Mehmet Çekil, 7 yıl önce Hasandağı eteklerinde bin 300 rakımlı Kargın köyüne, anavatanı Tibet olan 'goji berry' fidanlarını dikti. Üretimin istenilen seviyede olması ve taleplerin artmasıyla tarlasını 57 dekarlık alana çıkaran Çekil, yıllık ortalama yaş ve kuru 25 ton gojy berry meyvesi üretiyor.
"SON 2 YILDIR YOĞUN TALEP VAR"
Son 2 yıldır yoğun talep olduğunu belirten Mehmet Çekil, yaşadığı süreci şöyle anlattı:
"ÜRÜNLERİN YÜZDE 90'I YURT DIŞINA GİDİYOR"
"Türkiye, İtalya, İspanya ile Bulgaristan'dan ürün talep ediyorlar ve tercihlerini en çok Türkiye'den yana kullanıyorlar. Bizim verdiğimiz toptancılar ürünün yüzde 80'i ile 90'ını yurt dışına gönderiyorlar."
DEKARDAN 25 BİN TL GETİRİSİ VAR
"Geçen sezon bütün masrafları çıkınca dekar başına 25 bin TL kâr elde ettim. Geçen sezon kilosunu 80 TL'den bu sezon ise 100 TL'den veriyoruz. Daha hasat yapmadan ön sözleşmeyle satış yaparak elimizdeki ürünleri bitirdik."
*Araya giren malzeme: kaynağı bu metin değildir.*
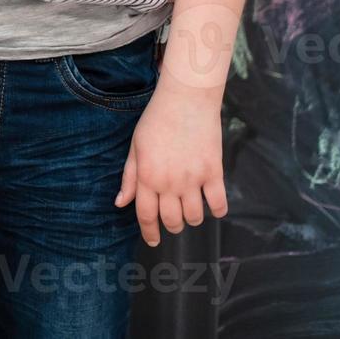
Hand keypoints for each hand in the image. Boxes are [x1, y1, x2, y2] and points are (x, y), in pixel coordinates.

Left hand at [114, 80, 227, 245]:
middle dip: (171, 226)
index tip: (152, 240)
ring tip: (190, 212)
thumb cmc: (156, 120)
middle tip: (172, 222)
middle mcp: (169, 182)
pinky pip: (218, 203)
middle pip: (172, 220)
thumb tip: (120, 203)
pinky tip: (213, 208)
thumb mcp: (136, 147)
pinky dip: (217, 211)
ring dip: (192, 220)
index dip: (149, 232)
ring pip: (194, 216)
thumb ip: (130, 177)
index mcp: (147, 176)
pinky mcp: (214, 172)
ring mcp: (193, 179)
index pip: (146, 215)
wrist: (186, 99)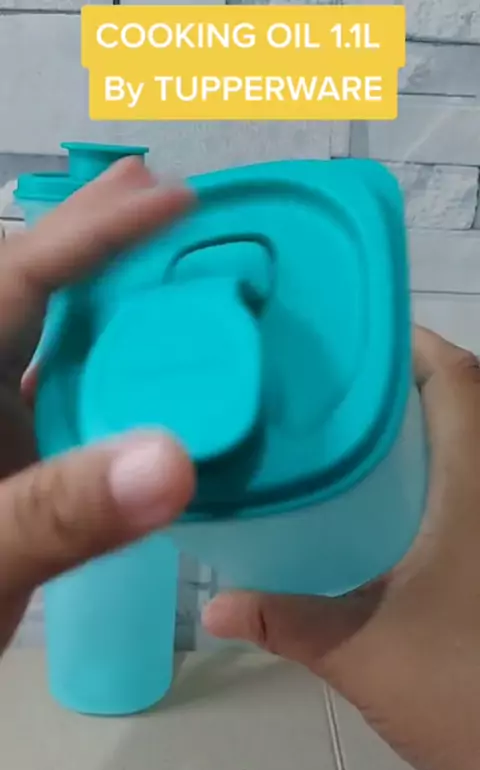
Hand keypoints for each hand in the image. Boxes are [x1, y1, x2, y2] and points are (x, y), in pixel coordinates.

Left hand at [0, 157, 194, 652]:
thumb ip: (56, 513)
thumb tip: (172, 461)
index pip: (17, 284)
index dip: (92, 233)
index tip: (167, 195)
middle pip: (27, 294)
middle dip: (90, 238)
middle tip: (158, 191)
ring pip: (50, 350)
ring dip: (107, 307)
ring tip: (166, 265)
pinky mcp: (8, 471)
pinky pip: (65, 409)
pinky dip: (111, 386)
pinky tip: (150, 379)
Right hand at [204, 327, 479, 769]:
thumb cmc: (462, 691)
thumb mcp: (362, 654)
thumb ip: (287, 622)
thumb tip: (214, 607)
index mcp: (474, 489)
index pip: (456, 380)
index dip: (411, 344)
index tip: (346, 338)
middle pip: (464, 401)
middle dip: (401, 383)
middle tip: (328, 384)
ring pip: (470, 443)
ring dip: (419, 427)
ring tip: (345, 429)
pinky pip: (467, 484)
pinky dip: (433, 472)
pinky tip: (382, 499)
Üründen, turşu ve reçel de yapıldığını ifade eden Çelik, şunları söyledi:
"ZAHMET AZ, SU İSTEĞİ AZ"
"Biz turşu, reçel, marmelat, çay ve balını yapıyoruz. Birçok gıda sektöründe de kullanılıyor. Zahmeti az olan bir bitki ve su isteği az. Herhangi bir hastalığı yok. Ürünün tek zararlısı kuşlar. Kuşlar içinde fileyle önlem alıyoruz. Zor olan kısmı ise toplanmasıdır. Meyveleri tek tek topluyoruz. Birden fazla işçiyle yapılması gereken bir iş olduğu için köydeki kadınlara da çalışma imkânı sağlamış oluyoruz. "
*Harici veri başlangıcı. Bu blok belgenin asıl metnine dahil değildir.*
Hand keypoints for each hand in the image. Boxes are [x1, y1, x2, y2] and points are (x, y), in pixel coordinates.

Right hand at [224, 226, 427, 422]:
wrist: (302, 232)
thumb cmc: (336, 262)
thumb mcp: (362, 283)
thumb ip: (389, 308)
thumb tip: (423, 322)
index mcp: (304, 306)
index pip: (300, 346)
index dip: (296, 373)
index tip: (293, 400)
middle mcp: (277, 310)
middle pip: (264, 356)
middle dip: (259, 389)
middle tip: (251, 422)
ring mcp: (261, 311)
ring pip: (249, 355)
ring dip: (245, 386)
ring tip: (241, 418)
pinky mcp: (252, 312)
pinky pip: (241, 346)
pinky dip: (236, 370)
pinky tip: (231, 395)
"SEZONDA 8 KEZ ÜRÜN ALIYORUZ"
"Köyde goji berry üzerine bir de kadın kooperatifi kurduk. 35 dekar alana Tarım İl Müdürlüğü tarafından bir bahçe kuruluyor. Mayıs ayında çiçek açmaya başlıyor ve kasım ayına kadar sezonda 7 - 8 kez ürün alıyoruz. Analizlerde ürünün selenyum açısından çok zengin olduğunu fark ettik. Diğer şehirlerde yetişen goji berry ile arasında ciddi bir selenyum farkı var."